6.0 DATA RECORDING SHEET
6.1 Data
6.2 Observations
- CALCULATIONS AND DATA ANALYSIS
- Calculate a separate value of molar mass for each trial. Calculate the average value and the percent difference between the two values. If you trust one result more than the other, state which one and explain your reasoning.
- Obtain the identity of the unknown from your instructor. How does this compare with your experimental data? Calculate the percent error.
8.0 POST-LAB QUESTIONS AND CONCLUSIONS
- Knowing the exact volume of the unknown liquid sample initially placed in the flask is not important. Why?
- Why do you have to immerse the flask as deep into the water bath as possible?

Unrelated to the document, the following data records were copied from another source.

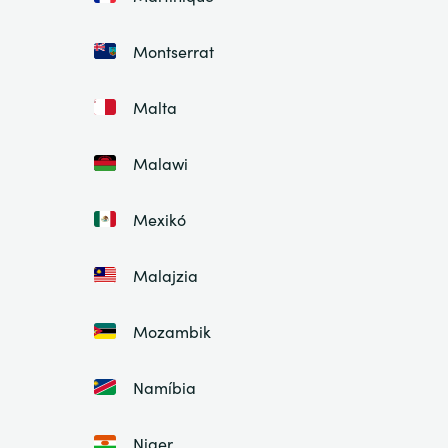
Montserrat
Malta
Malawi
Mexikó
Malajzia
Mozambik
Namíbia
Niger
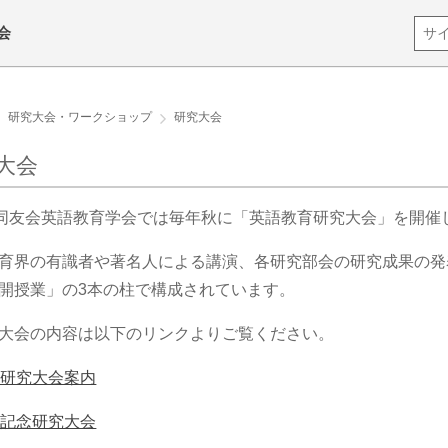
会
研究大会・ワークショップ
研究大会
大会
C同友会英語教育学会では毎年秋に「英語教育研究大会」を開催
育界の有識者や著名人による講演、各研究部会の研究成果の発
開授業」の3本の柱で構成されています。
大会の内容は以下のリンクよりご覧ください。
回研究大会案内
回記念研究大会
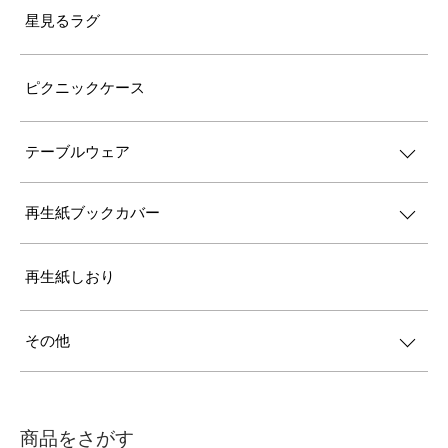
星見るラグ
ピクニックケース
テーブルウェア
再生紙ブックカバー
再生紙しおり
その他
商品をさがす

- When doing a second trial, why should you not dump out the condensate remaining in the flask before adding more sample?
- There are some experimental errors that could lead to a higher or lower calculated molar mass compared to the true value. In each case below, determine whether the experimental value would be higher or lower than the true value of the molar mass of the compound analyzed. Justify each of your answers with supporting rationale or equations.

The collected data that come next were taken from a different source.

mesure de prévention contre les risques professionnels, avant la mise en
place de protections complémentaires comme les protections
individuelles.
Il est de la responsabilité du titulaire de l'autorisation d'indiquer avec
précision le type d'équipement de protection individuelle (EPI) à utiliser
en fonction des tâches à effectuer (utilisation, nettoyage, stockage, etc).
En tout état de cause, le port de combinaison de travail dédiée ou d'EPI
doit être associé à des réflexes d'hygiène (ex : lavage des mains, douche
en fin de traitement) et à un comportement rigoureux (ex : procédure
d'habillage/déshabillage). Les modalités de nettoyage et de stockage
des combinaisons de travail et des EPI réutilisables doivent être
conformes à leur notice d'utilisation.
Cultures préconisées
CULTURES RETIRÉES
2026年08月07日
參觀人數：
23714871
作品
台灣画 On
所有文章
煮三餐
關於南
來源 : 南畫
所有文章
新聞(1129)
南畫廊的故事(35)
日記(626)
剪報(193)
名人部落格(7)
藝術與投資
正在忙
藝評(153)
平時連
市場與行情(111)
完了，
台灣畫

- Air was not completely swept out of the flask by the unknown liquid after it had completely vaporized, so that the gas in the flask was a mixture of air and unknown.
- The volume of the flask at 100°C was greater than that at room temperature because of expansion of the glass. (The expansion of the glass is 1.4 ×10−5 deg–1. That is, the volume of the flask increases by 1.4 × 10−3 percent per degree rise in temperature.)
- The vapor was not an ideal gas. (Hint: Remember that the temperature of the vapor was not far above the boiling point of the unknown liquid. This fact should tell you the direction of the deviation from ideality.)
- Although the unknown liquid completely vaporized, the gas in the flask never reached the temperature of the boiling water.